Training all of these models was enjoyable but had its moments of frustration. The worst part was that my Dell Poweredge R510 server was heating up my apartment faster than my AC unit could handle. It was a sweltering few weeks.
The Problem:
By this point, I had recognized that I put the cart before the horse and needed to take a step back to reevaluate. I looked back at the simple model profiles I created in the beginning and decided I should try to train a model where two inputs interact. Therefore, I settled on creating a simple multiplication model.
Overfitting was going to be a guarantee because the equation for a perceptron only relates two inputs through addition. But, I wanted to see what the model profile would look like for an overfit model that was essentially memorizing examples.
I was curious to know if there were some patterns I could identify through the model profiling process and hoped it would be memorizing inputs in a unique way. Maybe even a way that could shed light on a new approach for integer factorization.
The training took a while and the model was overfit as hell but it provided me with an insight I should have reached months ago. All I needed to see was the model profile.
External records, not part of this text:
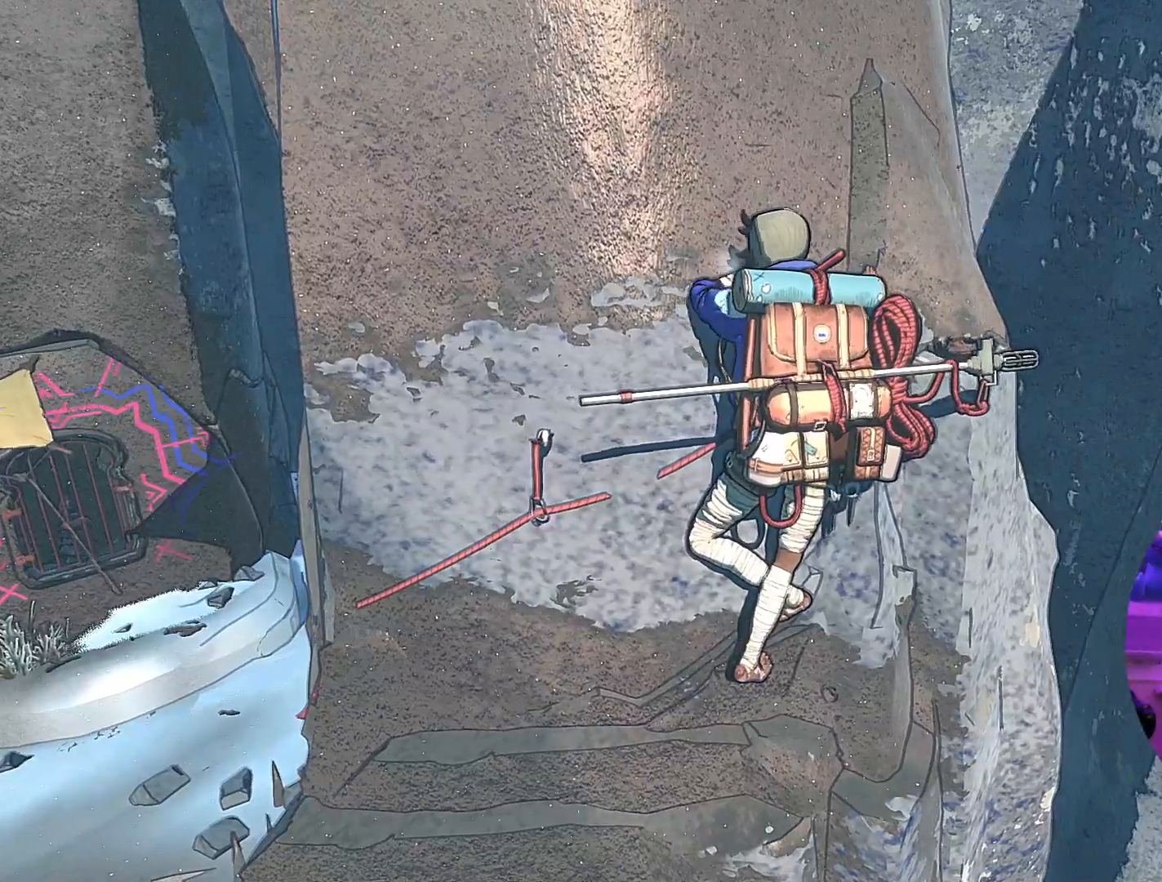
{"buttons": [], "left_stick": "up-right", "right_stick": "center", "events": []}
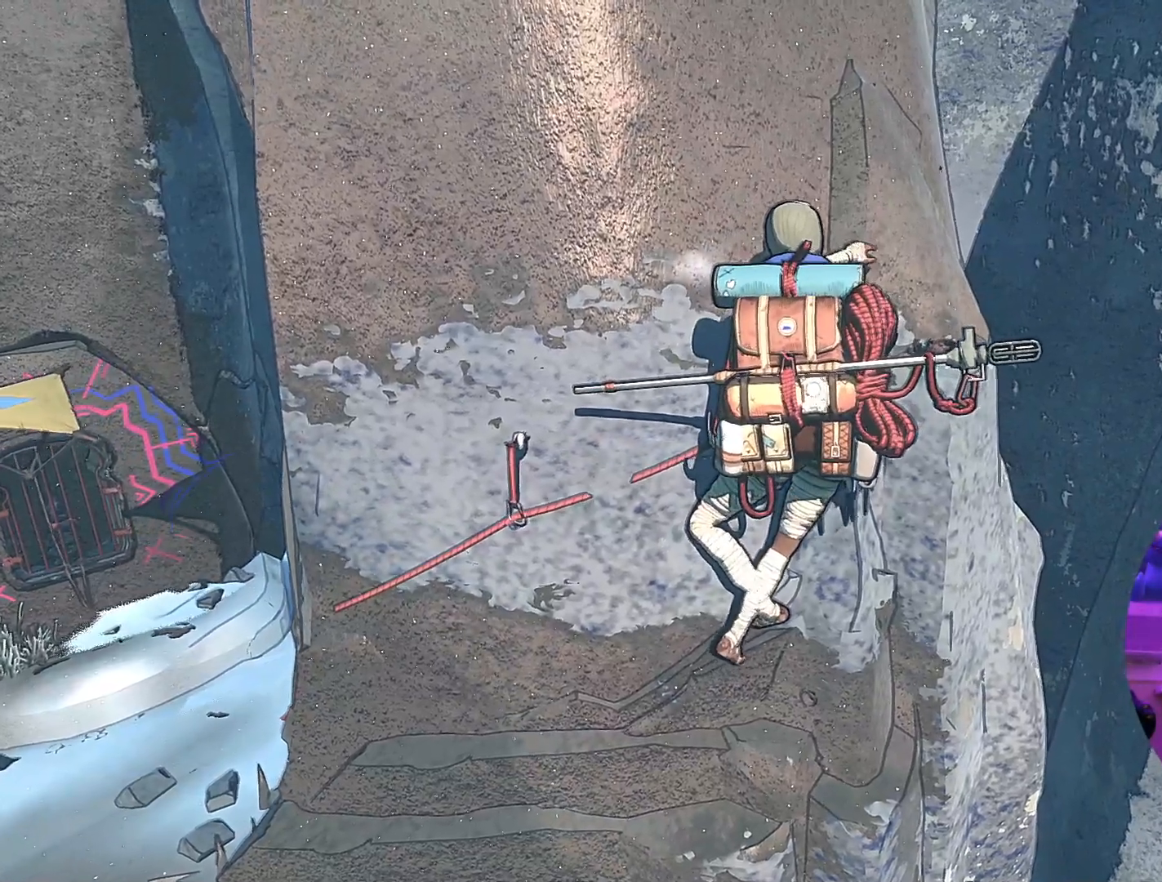
{"buttons": ["R1"], "left_stick": "center", "right_stick": "center", "events": [[133, "left_stick", "center"], [250, "R1", "down"]]}
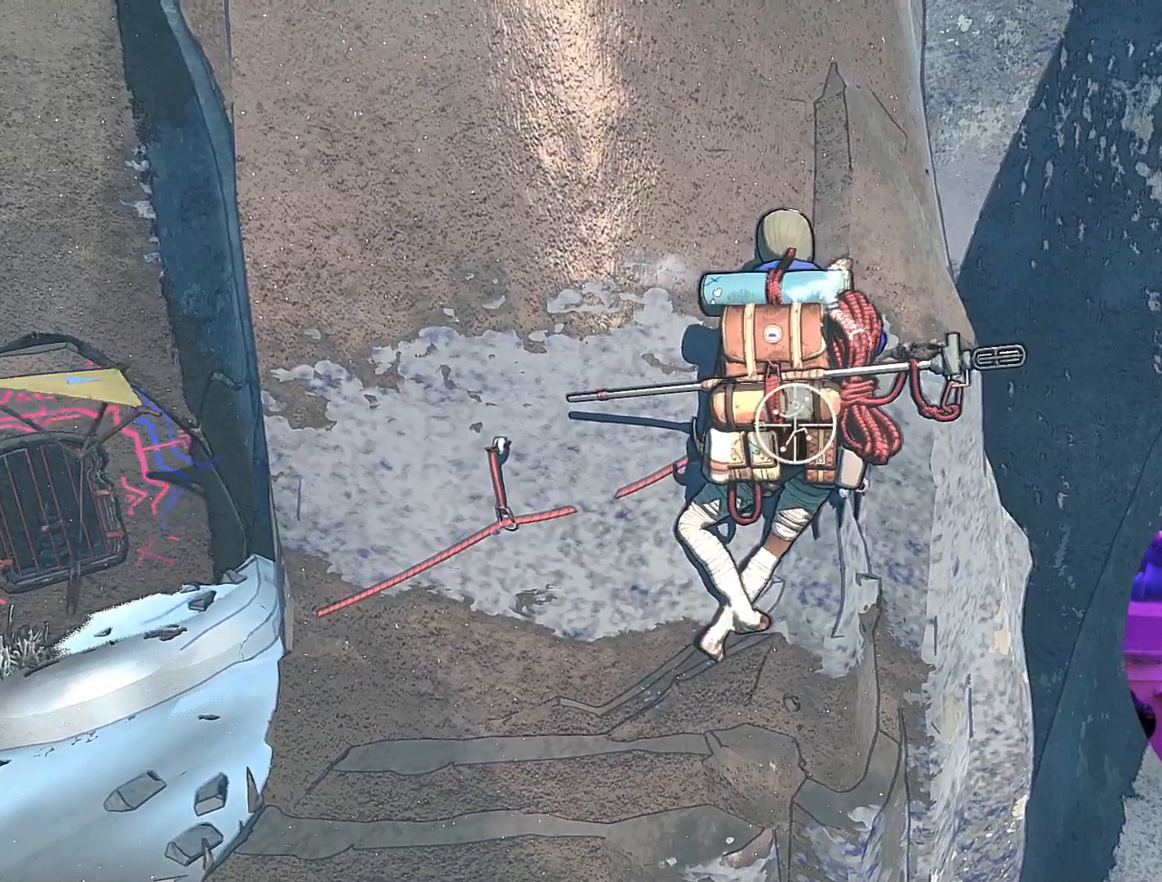
{"buttons": ["R1"], "left_stick": "center", "right_stick": "left", "events": [[283, "right_stick", "down-left"], [450, "right_stick", "left"]]}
After looking at Figure 8, I realized an MLP will not be able to approximate any mathematical operation where the input variables interact through anything other than addition/subtraction unless the model memorizes the input data.
My Conclusions:
So, where does this leave me?
As of today, I feel there is value in treating an MLP as a single perceptron for each unique input to analyze the model’s parameters. If nothing else, it allows for quick iteration on model development as non-correlated inputs become exposed. Furthermore, I suspect there are some instances where MLPs have been deployed and inference could be made more efficient by parameter function identification.
As for how this model architecture meshes with the natural world, I believe there is much to be desired. Take Newton’s law of universal gravitation for example.
You would be hard-pressed to get an MLP to approximate this function without only overfitting. Functions like these frequently present themselves in the natural world and I suspect our model architectures should accommodate them.
At the end of the day, great scientific advancements arise when discernible patterns emerge from experimental data. If our models can't align with that data without overfitting, we must innovate with new architectures.
Even so, some of the great models we have today may harbor important truths about the natural world hidden in long lists of floating-point numbers. Only by looking, with curiosity and determination, can we hope to uncover them.
Reflection:
Next, I will likely focus on exploring three different things:
Existing model architectures that can accommodate a larger range of function types.
New model architectures that can accommodate a larger range of function types.
Permutations that can be made to input data that would allow current MLP configurations to approximate function with variables that interact through operations other than addition.
As someone who has very little experience in the ML space, this project has been a blast. It hasn’t been without its challenges or frustrations but every second has been worth it.
All thoughts, recommendations, corrections, and questions are appreciated.
If you made it this far, thank you for reading! I enjoyed creating my first post on substack and hope you enjoyed reading it.
Why? IDK, it was just the name of an empty repo I had up on GitHub.
In this example, ReLU is used as the activation function.